Yo dudé. Y mucho. Y me alegré tanto de que ellos también lo hicieran como de que encontraran el camino. El camino del oro. Los partidos a cara de perro ante Lituania y Polonia (había que ganar para no descender a los infiernos) sirvieron para recuperar autoestima, lesionados y estilos de juego. Sea por lo que sea, el caso es que no volvimos a ver ninguna de las defensas en zona que tantas facilidades dieron a los primeros rivales; tampoco el indolente marcaje de los dos contra dos en los que el hombre alto llegaba hasta el aro sin ningún obstáculo, y también dejó de ser la zona una autopista para el jugador exterior con balón que atacaba la canasta desde la cabecera. Fueron esos dos partidos, además de importantes en sí mismos, bancos de pruebas perfectos de cara a los cuartos de final. El equipo de Sergio Scariolo, ya funcionaba.

Francia, invicta hasta ese momento, comprobó con estupefacción que España ya había recobrado todas las virtudes que la adornan. También lo haría 48 horas después Grecia en las semifinales. La DE-FEN-SA ha sido de nuevo la clave de todo. La base sobre la que sustentar todo lo demás. Si se defiende y este equipo lo ha hecho a la perfección, se puede correr; y si se corre se meten puntos fáciles y si se hace esto, se gana con solvencia. La línea exterior, con Ricky abrumando a Parker para no dejarle recibir, y Cabezas hartando a Spanoulis fueron claves para empezar a apretar las clavijas atrás. La defensa de las líneas de pase hicieron estragos.

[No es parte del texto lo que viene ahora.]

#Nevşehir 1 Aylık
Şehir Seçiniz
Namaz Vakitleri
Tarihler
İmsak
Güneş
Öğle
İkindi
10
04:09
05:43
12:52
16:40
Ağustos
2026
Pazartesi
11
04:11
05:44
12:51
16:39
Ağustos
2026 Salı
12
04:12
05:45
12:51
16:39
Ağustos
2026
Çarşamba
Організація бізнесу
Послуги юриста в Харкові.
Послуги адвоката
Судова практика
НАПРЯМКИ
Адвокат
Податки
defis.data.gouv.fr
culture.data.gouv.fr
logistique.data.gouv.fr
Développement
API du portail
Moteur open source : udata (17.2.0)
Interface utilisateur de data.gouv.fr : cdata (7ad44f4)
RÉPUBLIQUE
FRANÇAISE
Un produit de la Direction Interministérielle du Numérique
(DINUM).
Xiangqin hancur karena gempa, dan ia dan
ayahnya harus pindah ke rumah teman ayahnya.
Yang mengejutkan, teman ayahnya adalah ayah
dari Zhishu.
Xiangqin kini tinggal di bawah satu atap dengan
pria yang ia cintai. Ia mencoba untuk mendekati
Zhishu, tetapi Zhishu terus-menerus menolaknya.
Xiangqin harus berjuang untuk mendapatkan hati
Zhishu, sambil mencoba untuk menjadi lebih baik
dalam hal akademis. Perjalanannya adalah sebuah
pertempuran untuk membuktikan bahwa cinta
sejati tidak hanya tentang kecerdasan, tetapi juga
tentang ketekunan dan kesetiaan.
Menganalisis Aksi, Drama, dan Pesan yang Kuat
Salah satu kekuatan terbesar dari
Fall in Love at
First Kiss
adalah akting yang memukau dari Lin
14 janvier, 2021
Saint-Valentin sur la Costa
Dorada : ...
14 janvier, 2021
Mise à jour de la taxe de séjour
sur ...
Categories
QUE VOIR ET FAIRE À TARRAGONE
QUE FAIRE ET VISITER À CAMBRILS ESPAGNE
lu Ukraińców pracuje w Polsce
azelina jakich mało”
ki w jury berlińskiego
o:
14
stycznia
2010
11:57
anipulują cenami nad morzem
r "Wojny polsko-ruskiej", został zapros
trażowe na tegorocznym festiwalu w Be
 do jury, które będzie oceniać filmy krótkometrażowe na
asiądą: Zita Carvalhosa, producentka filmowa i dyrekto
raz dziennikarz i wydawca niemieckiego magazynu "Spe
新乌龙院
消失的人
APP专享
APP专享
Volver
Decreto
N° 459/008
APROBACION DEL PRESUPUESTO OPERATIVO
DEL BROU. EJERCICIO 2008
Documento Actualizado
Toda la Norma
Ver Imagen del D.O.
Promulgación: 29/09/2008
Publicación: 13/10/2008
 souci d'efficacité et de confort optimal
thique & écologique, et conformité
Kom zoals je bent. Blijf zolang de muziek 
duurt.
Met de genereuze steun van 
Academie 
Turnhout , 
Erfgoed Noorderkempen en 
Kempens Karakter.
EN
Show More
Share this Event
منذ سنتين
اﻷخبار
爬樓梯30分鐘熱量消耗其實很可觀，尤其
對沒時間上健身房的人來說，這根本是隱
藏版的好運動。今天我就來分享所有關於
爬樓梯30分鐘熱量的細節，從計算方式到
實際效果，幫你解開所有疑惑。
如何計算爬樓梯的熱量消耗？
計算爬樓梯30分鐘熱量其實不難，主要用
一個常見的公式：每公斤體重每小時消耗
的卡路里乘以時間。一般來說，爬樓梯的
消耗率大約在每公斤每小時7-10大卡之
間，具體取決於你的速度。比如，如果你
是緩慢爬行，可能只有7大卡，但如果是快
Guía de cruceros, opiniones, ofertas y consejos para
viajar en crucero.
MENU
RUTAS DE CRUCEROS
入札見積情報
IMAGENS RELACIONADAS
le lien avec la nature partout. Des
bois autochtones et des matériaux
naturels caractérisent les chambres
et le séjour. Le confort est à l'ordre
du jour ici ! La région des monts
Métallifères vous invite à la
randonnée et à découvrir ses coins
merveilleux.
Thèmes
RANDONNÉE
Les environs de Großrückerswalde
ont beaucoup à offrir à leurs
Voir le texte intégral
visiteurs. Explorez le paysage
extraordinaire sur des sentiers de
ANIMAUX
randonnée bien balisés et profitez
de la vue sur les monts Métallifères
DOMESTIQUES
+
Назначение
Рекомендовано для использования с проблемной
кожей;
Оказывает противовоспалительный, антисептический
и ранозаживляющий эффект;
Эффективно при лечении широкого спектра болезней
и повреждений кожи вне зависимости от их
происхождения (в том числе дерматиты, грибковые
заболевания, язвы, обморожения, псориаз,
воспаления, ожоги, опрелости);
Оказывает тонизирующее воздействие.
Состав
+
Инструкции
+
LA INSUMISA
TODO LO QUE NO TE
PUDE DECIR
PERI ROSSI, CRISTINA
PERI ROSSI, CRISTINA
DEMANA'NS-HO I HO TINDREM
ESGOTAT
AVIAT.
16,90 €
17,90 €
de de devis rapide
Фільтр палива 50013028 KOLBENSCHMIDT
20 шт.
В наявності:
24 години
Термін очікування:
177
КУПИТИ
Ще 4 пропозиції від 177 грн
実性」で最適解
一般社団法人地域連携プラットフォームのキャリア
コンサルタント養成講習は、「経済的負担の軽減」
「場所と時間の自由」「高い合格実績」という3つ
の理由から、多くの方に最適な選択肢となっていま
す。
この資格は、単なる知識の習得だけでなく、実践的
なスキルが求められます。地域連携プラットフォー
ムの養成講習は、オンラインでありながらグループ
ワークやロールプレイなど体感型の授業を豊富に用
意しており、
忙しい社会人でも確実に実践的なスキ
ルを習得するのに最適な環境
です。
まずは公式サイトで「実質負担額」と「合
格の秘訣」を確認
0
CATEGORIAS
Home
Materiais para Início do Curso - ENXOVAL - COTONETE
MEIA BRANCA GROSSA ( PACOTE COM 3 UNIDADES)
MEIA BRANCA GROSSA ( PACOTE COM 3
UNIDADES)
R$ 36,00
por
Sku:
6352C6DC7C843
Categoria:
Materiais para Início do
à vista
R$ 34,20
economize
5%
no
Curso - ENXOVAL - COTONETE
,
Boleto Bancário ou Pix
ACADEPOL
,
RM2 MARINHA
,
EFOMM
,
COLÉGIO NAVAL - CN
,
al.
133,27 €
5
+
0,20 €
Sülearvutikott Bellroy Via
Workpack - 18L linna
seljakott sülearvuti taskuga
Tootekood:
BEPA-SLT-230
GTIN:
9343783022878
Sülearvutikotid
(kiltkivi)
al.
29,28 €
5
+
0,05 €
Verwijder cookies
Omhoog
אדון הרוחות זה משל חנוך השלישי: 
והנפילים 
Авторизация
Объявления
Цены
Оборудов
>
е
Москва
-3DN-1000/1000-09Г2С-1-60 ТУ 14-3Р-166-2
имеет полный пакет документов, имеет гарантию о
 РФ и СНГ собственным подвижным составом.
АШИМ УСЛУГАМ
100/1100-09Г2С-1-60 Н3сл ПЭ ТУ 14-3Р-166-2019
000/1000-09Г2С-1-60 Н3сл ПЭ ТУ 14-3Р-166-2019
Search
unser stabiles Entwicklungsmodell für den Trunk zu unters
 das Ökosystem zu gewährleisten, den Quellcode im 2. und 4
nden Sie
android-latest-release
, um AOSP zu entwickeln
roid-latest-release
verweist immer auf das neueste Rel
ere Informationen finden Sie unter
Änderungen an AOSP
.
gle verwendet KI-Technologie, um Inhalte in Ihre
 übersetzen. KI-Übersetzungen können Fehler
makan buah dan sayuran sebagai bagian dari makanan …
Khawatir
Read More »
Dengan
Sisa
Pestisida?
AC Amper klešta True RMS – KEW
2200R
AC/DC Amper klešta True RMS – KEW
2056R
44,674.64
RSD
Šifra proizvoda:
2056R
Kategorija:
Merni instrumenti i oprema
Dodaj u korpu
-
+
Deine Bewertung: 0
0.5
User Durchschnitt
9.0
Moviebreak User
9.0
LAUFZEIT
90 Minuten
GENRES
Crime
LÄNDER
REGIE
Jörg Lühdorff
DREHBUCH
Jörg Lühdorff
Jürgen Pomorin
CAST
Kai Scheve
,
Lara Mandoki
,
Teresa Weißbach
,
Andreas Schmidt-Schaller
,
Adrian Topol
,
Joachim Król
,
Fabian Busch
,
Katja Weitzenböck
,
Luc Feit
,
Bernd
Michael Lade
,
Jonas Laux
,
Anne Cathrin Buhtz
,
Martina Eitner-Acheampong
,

Arriba, bien la rapidez, bien la solvencia deslumbrante de Gasol, o bien los tiros que entraron –¡por fin!– de los aleros, o las tres cosas a la vez, troncharon a los rivales hasta el punto de cerrar los partidos mucho antes del pitido final.

Serbia para empezar y Serbia para acabar. Y dos Españas frente a un mismo equipo joven y desinhibido, entrenado por el veterano y sabio Dusan Ivkovic, que ha ganado dos oros en dos anteriores Europeos (con Yugoslavoia en el 89 y en el 91) y que casi arruina el primero de la selección española desde la misma jornada inaugural. Pero a la final ya llegó la España dominante, la España pletórica, la que tenía una deuda con la historia. Y la saldó de la forma que mejor se saborea: con mucho esfuerzo; cuesta arriba. Así se disfruta mucho más desde el último escalón del podio.